I think a good enough fix for this specific branch of quantization code would be:

diff --git a/torchao/quantization/quant_primitives.py b/torchao/quantization/quant_primitives.py
index 05be8c5..7369b3c 100644
--- a/torchao/quantization/quant_primitives.py
+++ b/torchao/quantization/quant_primitives.py
@@ -425,7 +425,9 @@ def _quantize_affine_no_dtype_cast(
             zero_point is None
         ), "zero_point should be None when zero_point_domain is NONE"
         if _is_float8_type(quant_dtype):
-            quant = torch.clamp(input * scale.reciprocal(), quant_min, quant_max)
+            quant = input * scale.to(torch.float).reciprocal()
+            quant[input == 0] = 0
+            quant = torch.clamp(quant, quant_min, quant_max)
         else:
             quant = torch.clamp(
                 torch.round(input * (1.0 / scale)), quant_min, quant_max

Namely, casting scale to float makes it possible to avoid, in the most cases, the scale reciprocal to go to Inf, and even if that happens, then the next line in the patch would avoid NaNs for 0*Inf (while the rest of Infs would be taken care by clamping). The question is, however: do we make the same change for other branches of code in _quantize_affine_no_dtype_cast() (as well as alike code throughout the whole torchao/quantization/quant_primitives.py), where (1.0 / scale) is used instead of scale.reciprocal()?

### Material provided
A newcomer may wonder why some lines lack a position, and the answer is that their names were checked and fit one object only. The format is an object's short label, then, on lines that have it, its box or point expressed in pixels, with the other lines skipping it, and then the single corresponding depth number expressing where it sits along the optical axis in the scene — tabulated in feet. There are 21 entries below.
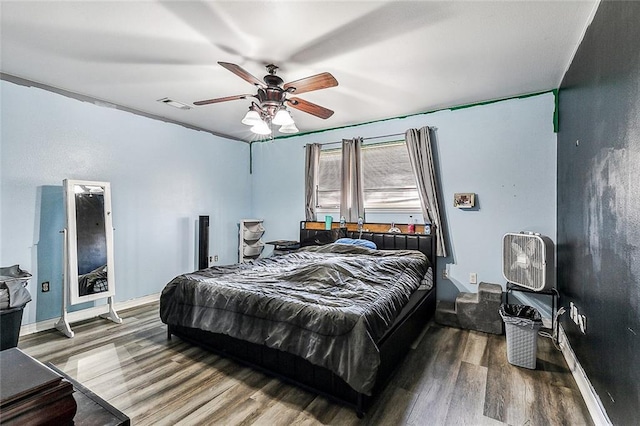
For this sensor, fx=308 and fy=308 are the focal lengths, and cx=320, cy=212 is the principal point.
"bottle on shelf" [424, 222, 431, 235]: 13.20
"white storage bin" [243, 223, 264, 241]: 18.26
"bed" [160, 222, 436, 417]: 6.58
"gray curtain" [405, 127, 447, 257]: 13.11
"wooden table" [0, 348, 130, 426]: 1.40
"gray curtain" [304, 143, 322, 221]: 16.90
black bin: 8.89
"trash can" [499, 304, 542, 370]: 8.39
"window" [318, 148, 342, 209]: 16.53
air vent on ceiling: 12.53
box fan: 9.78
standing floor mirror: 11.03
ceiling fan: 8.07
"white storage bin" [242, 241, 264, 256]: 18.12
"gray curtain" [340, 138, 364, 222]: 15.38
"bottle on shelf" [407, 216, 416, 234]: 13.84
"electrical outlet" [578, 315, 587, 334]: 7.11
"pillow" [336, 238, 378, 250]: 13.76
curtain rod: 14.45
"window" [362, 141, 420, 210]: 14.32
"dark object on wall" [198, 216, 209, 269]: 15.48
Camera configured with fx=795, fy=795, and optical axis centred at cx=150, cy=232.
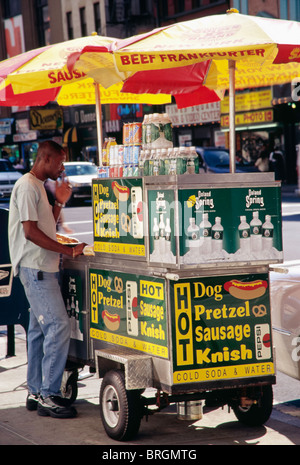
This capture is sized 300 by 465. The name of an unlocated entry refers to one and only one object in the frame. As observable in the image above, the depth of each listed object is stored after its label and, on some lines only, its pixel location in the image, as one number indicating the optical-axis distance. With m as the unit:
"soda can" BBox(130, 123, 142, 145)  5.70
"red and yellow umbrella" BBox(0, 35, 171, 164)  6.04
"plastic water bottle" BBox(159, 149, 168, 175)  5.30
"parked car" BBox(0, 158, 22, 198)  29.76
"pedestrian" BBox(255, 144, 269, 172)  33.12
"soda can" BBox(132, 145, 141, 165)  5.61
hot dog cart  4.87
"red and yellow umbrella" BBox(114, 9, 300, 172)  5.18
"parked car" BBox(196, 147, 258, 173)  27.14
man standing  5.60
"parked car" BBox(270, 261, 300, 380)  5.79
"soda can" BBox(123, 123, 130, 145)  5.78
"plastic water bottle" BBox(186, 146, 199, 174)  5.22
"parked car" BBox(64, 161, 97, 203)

### Task instructions
1) List every line of code that the diff in the comment on the quantization fix adds.
2) Rewrite the paragraph of the comment on the quantization fix that begins "Namely, casting scale to float" as a short bulleted list that keeps its main points.
3) Continue the comment on the quantization fix, starting right after its final question.

### Results of the tasks
1)
quant = input * scale.to(torch.float).reciprocal()
quant[input == 0] = 0
quant = torch.clamp(quant, quant_min, quant_max)

2)
- Casting scale to float usually keeps its reciprocal from becoming Inf.
- If the reciprocal does become Inf, the next line of the patch prevents NaNs from 0*Inf.
- Clamping handles any other Infs.
- Open question: should the same change be made in the other branches of _quantize_affine_no_dtype_cast(), and in similar code throughout torchao/quantization/quant_primitives.py, where (1.0 / scale) is used instead of scale.reciprocal()?

3)
(I'm confused by resulting data type of expressions like 2.0 * torch.eye(3, dtype=...) - it seems that if the tensor data type is integer, then the result is promoted to scalar data type i.e. float, but if the tensor data type is floating point, even narrower than float like float16/bfloat16, then the result is not the wider data type, but the tensor data type instead. I did not know about that, for this reason the other branches of code would enconter the same problem as often as this one.)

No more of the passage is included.